▶ _TASK INPUTS_:
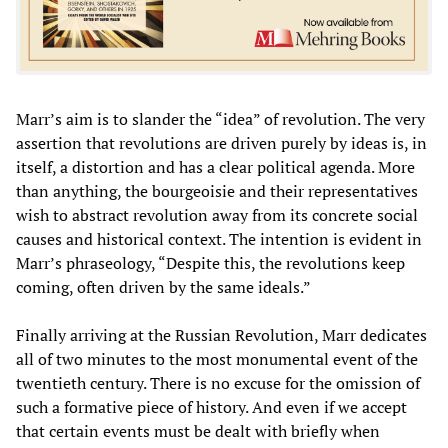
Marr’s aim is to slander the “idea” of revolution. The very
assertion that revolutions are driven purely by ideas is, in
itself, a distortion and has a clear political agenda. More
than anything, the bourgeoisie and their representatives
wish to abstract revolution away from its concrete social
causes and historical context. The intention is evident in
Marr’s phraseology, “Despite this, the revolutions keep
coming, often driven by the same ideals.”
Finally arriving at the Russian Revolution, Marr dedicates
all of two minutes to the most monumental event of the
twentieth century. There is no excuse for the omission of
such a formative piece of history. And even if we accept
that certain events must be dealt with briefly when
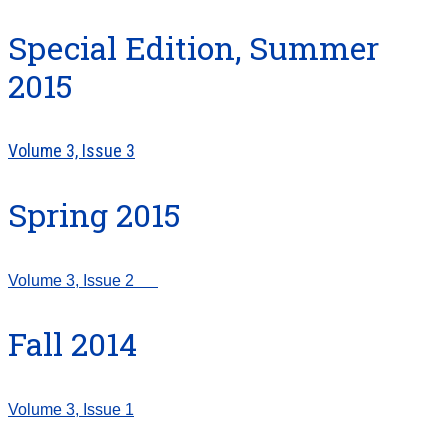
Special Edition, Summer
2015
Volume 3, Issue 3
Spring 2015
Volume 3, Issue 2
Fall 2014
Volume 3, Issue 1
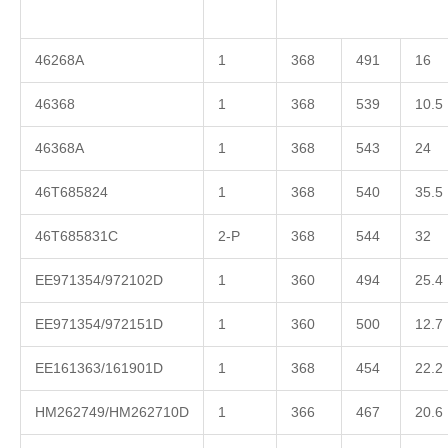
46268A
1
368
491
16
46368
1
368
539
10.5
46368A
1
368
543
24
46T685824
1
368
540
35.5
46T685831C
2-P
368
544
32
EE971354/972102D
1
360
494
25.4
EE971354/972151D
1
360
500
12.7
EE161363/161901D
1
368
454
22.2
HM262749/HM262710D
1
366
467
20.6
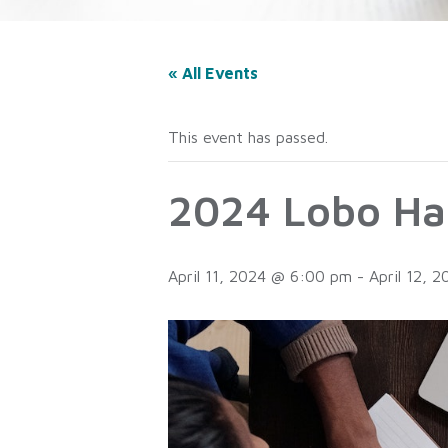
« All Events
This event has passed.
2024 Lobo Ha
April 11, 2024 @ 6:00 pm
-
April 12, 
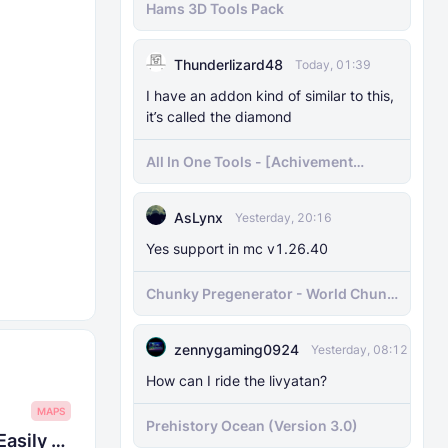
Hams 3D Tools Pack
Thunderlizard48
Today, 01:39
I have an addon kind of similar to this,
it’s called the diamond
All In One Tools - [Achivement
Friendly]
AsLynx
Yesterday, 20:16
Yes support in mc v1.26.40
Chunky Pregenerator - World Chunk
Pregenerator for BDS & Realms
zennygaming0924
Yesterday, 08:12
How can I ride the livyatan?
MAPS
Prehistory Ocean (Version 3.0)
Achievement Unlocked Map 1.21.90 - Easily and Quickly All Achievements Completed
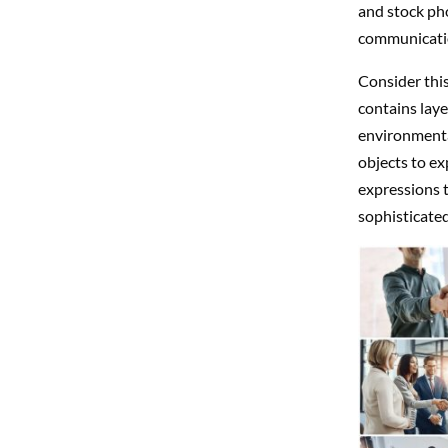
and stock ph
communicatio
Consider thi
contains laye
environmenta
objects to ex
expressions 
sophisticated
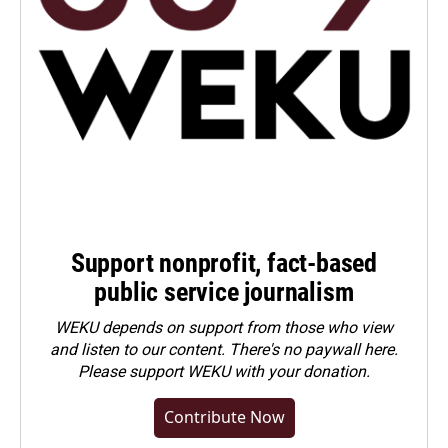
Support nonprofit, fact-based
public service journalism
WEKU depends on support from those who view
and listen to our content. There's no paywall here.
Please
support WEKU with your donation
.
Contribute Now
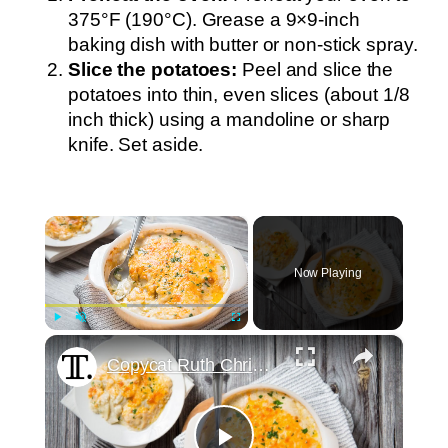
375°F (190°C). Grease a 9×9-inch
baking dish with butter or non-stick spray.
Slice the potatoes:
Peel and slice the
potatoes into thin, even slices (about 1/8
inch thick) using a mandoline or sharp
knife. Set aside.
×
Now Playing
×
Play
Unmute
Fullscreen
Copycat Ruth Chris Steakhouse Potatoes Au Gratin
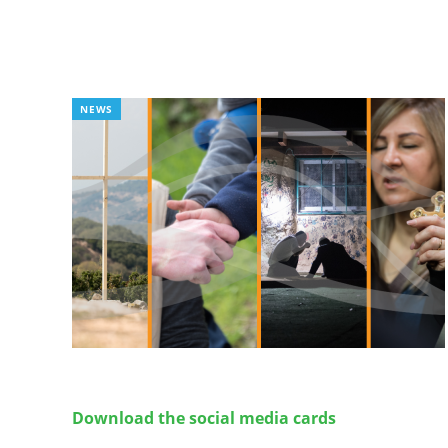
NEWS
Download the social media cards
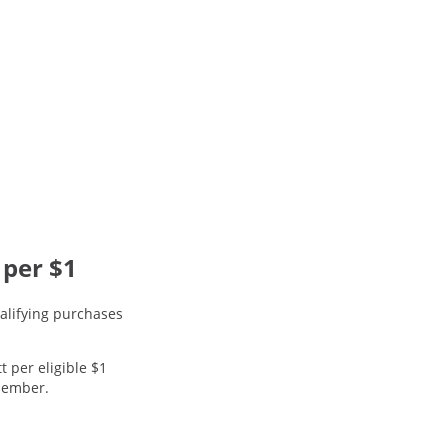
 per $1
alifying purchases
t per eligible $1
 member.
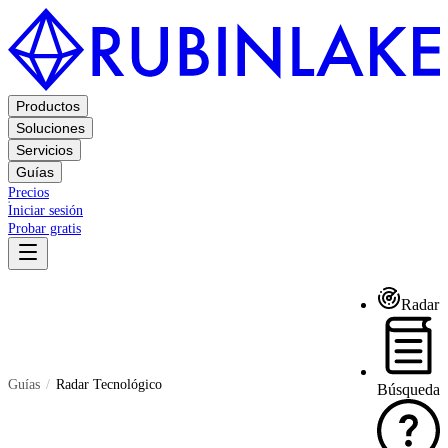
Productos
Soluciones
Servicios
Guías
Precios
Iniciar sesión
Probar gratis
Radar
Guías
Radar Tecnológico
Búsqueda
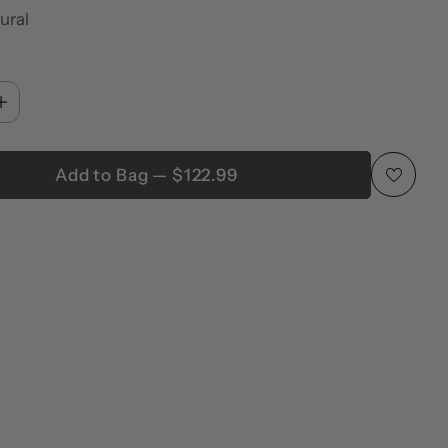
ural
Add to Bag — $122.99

▶ _WHAT YOU SHOULD DO_:
Take the lines from the start of the listing above through the line with "communicatio", both ends included, and copy them exactly, leaving the pictures behind.

▶ _FINISHED EXERCISE_:
Marr’s aim is to slander the “idea” of revolution. The very
assertion that revolutions are driven purely by ideas is, in
itself, a distortion and has a clear political agenda. More
than anything, the bourgeoisie and their representatives
wish to abstract revolution away from its concrete social
causes and historical context. The intention is evident in
Marr’s phraseology, “Despite this, the revolutions keep
coming, often driven by the same ideals.”
Finally arriving at the Russian Revolution, Marr dedicates
all of two minutes to the most monumental event of the
twentieth century. There is no excuse for the omission of
such a formative piece of history. And even if we accept
that certain events must be dealt with briefly when
Special Edition, Summer
2015
Volume 3, Issue 3
Spring 2015
Volume 3, Issue 2
Fall 2014
Volume 3, Issue 1
46268A
1
368
491
16
46368
1
368
539
10.5
46368A
1
368
543
24
46T685824
1
368
540
35.5
46T685831C
2-P
368
544
32
EE971354/972102D
1
360
494
25.4
EE971354/972151D
1
360
500
12.7
EE161363/161901D
1
368
454
22.2
HM262749/HM262710D
1
366
467
20.6
« All Events
This event has passed.
2024 Lobo Ha
April 11, 2024 @ 6:00 pm
-
April 12, 
Hams 3D Tools Pack
Thunderlizard48
Today, 01:39
I have an addon kind of similar to this,
it’s called the diamond
All In One Tools - [Achivement
Friendly]
AsLynx
Yesterday, 20:16
Yes support in mc v1.26.40
Chunky Pregenerator - World Chunk
Pregenerator for BDS & Realms
zennygaming0924
Yesterday, 08:12
How can I ride the livyatan?
MAPS
Prehistory Ocean (Version 3.0)
Achievement Unlocked Map 1.21.90 - Easily and Quickly All Achievements Completed
and stock ph
communicatio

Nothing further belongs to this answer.